My friend Linda is a canning prodigy. For a couple of seasons now, she has looked out into her vegetable garden, and into the ripening stocks of our local farmer’s markets, and asked: how can we make all this last through the winter?
From peaches and strawberries and apples, she has made jams, preserves, and butters enough to eat, and to give away. She has canned whole tomatoes, halved tomatoes, and cherry tomatoes, all to good effect. And this year, she convinced me that I needed to do it too.
Now I’m not really a pro at this sort of food prep. I made a balsamic fig jam once, and canned it — with Linda’s help. Although I know it’s my own prejudice, to me canning smacks of industry, of great loud machines, of armies on the march, and (oddly enough) of Napoleon’s Russian campaign. But Linda, of course, is right. In order to eat seasonably and sustainably over the winter, canned food is key. And no canned food is healthier — for us or for the environment — than food we can ourselves.
So Sarah, with her indomitable green thumb (pictured below), grew me a giant load of San Marzano tomatoes. And Linda, who had her own giant load of tomatoes to can anyway, offered me the use of her stove and her canning equipment, and promised to hold my hand through the process.
There is nothing particularly difficult about it. Canning, in a nutshell, involves stuffing fruit into a mason jar, shutting the lid, and then boiling it until all the molds, parasites, and bacteria that make food spoil (and make you horribly, disfiguringly ill) have been killed. The trick, and the most tedious part, is good food prep — getting the food into the shape you want, and following the USDA’s recommendations fastidiously so that you can be as sure as possible that the preservation process has worked.
Linda and I used different methods that reflect our own preferences (and my inexperience at doing this). She blanched and shocked her tomatoes in order to get the skins off, then cored them, halved them, and left the seeds intact. I froze and defrosted mine to loosen the skin, I slit them down the middle to remove the seeds, and I tried, as much as possible, to leave the tomatoes whole. Her method is better for the most part. Her prepared tomatoes were much prettier, and none of them had turned to a pulpy mush as a result of burst cell walls. But our goals were the same — to separate the parts of the tomato we wanted to eat from the parts we wanted to discard, and to can only the former.
Compared to the prep, canning itself is a piece of cake. Linda got two giant pots of water boiling on the stove, and we loaded clean jars with tomatoes, lemon juice, and salt (in USDA-recommended proportions). We closed each lid, and into the water bath they went, to be boiled for at least eighty-five minutes.

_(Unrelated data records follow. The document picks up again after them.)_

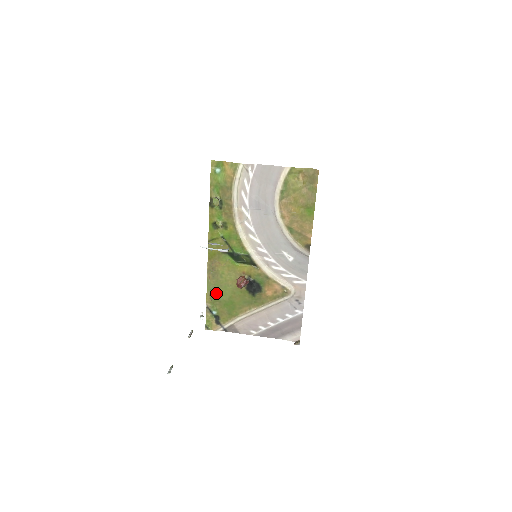
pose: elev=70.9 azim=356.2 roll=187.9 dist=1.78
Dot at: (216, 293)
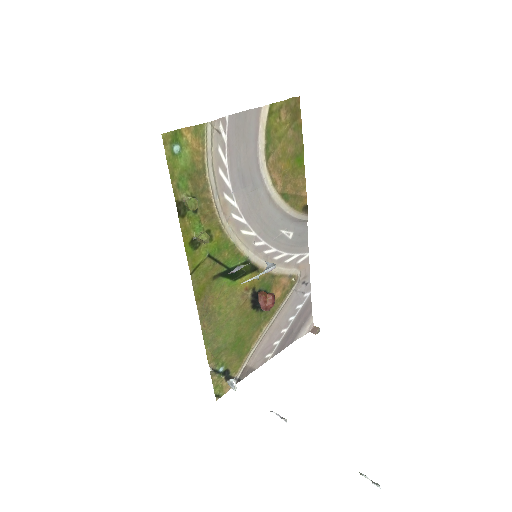
Dot at: (218, 342)
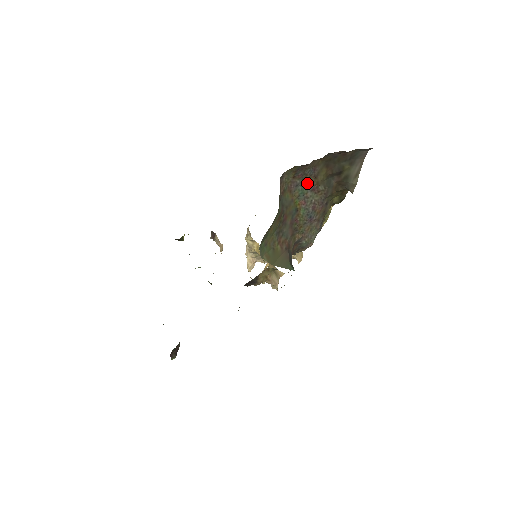
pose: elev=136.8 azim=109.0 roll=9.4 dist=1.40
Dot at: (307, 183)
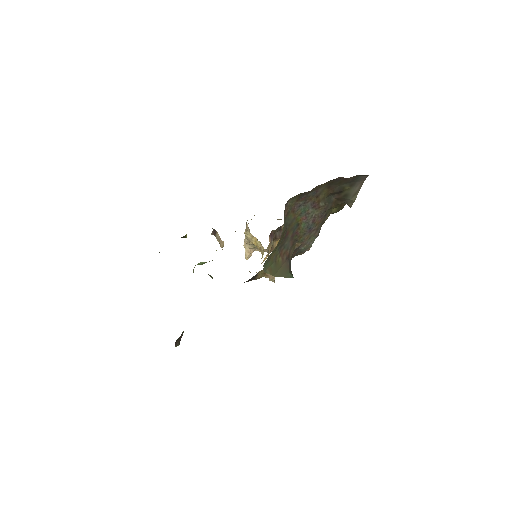
Dot at: (309, 202)
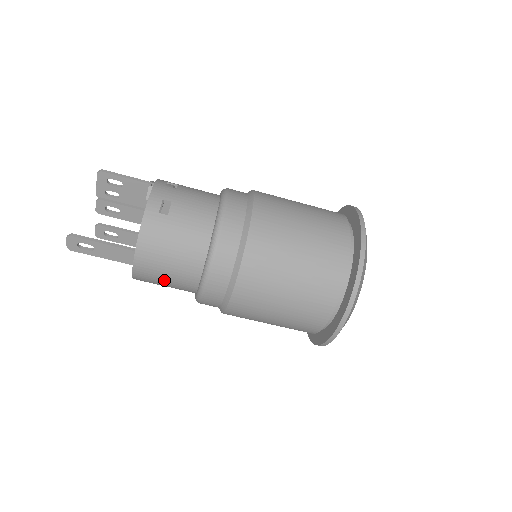
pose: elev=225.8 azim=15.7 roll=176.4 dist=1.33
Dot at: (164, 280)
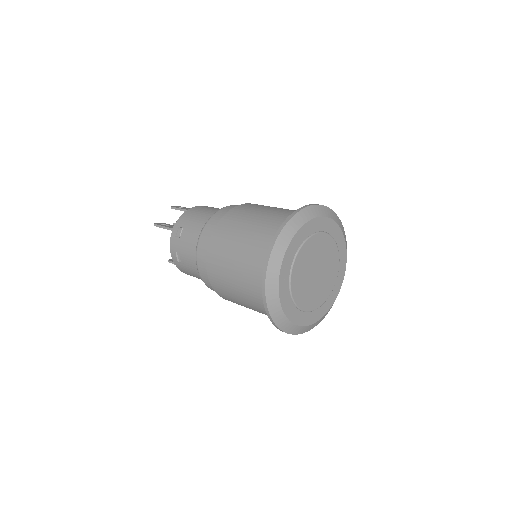
Dot at: occluded
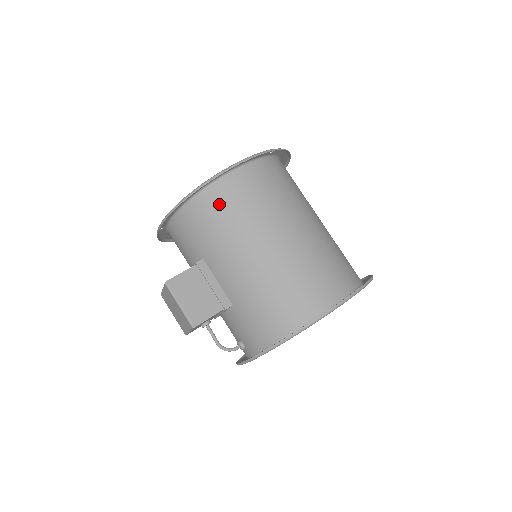
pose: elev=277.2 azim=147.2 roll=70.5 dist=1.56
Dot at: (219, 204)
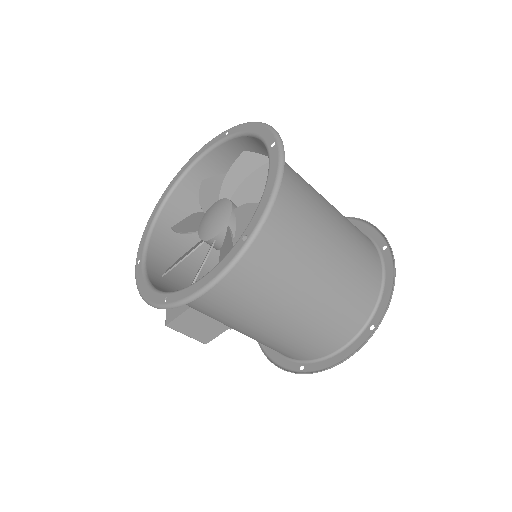
Dot at: (192, 303)
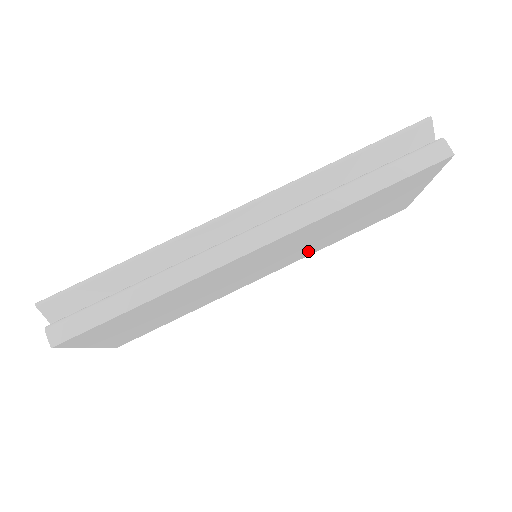
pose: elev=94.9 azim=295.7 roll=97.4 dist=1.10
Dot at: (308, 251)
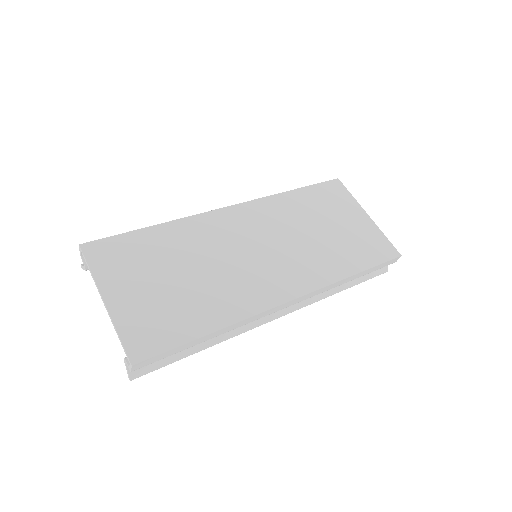
Dot at: (316, 269)
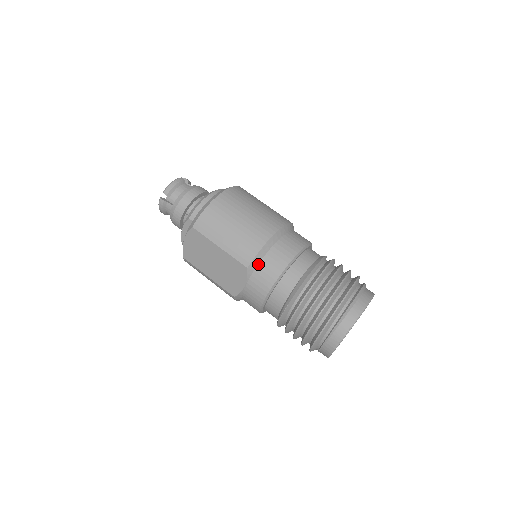
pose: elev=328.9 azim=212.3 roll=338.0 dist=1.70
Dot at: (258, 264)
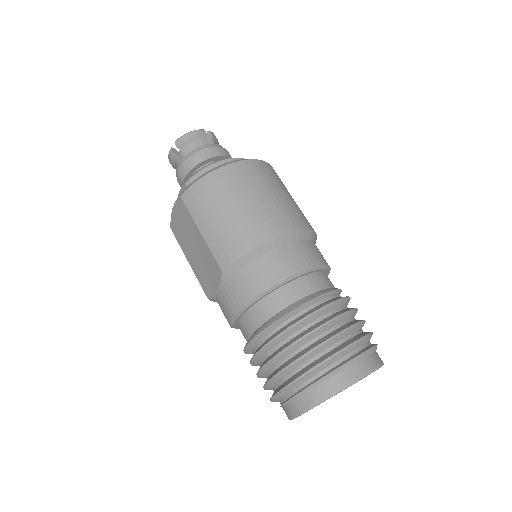
Dot at: (237, 271)
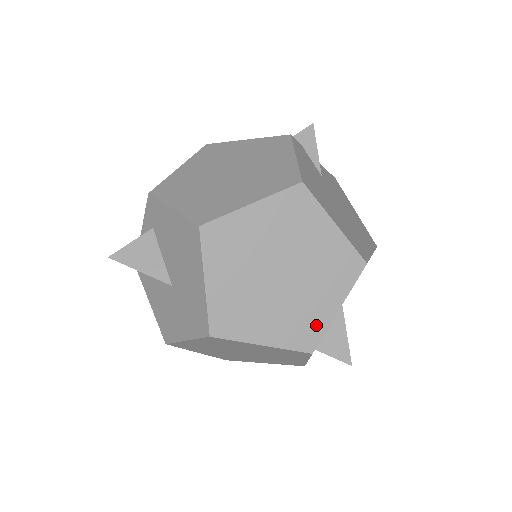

We ended up processing thirteen quarts and one pint of San Marzanos, all told, and we did it all in just over four hours (including prep and clean-up). The finished jars, just out of their water bath, looked kind of gross — like blood cells separated from plasma. But I am assured that that is just a temporary condition. After cooling, they will be shaken up a little bit. And they will take on the appearance of something you might, ultimately, want to make into sauce for pasta.
As admirable as I find Linda’s devotion to the method, I think that I am not a convert. There will be no great quantities of jam for me. No investment in equipment so that I can can green beans, or okra, or make jalapeno relish. But that is not to say that I will never can again. I fully intend to take advantage of Linda’s expertise again next year to preserve another boatload of tomatoes for the winter. And I have some ideas, I think, for some canned treats to give away for the winter holidays.
Heirloom ketchup, anybody? More fig jam? Maybe even kimchi?
The possibilities are very compelling.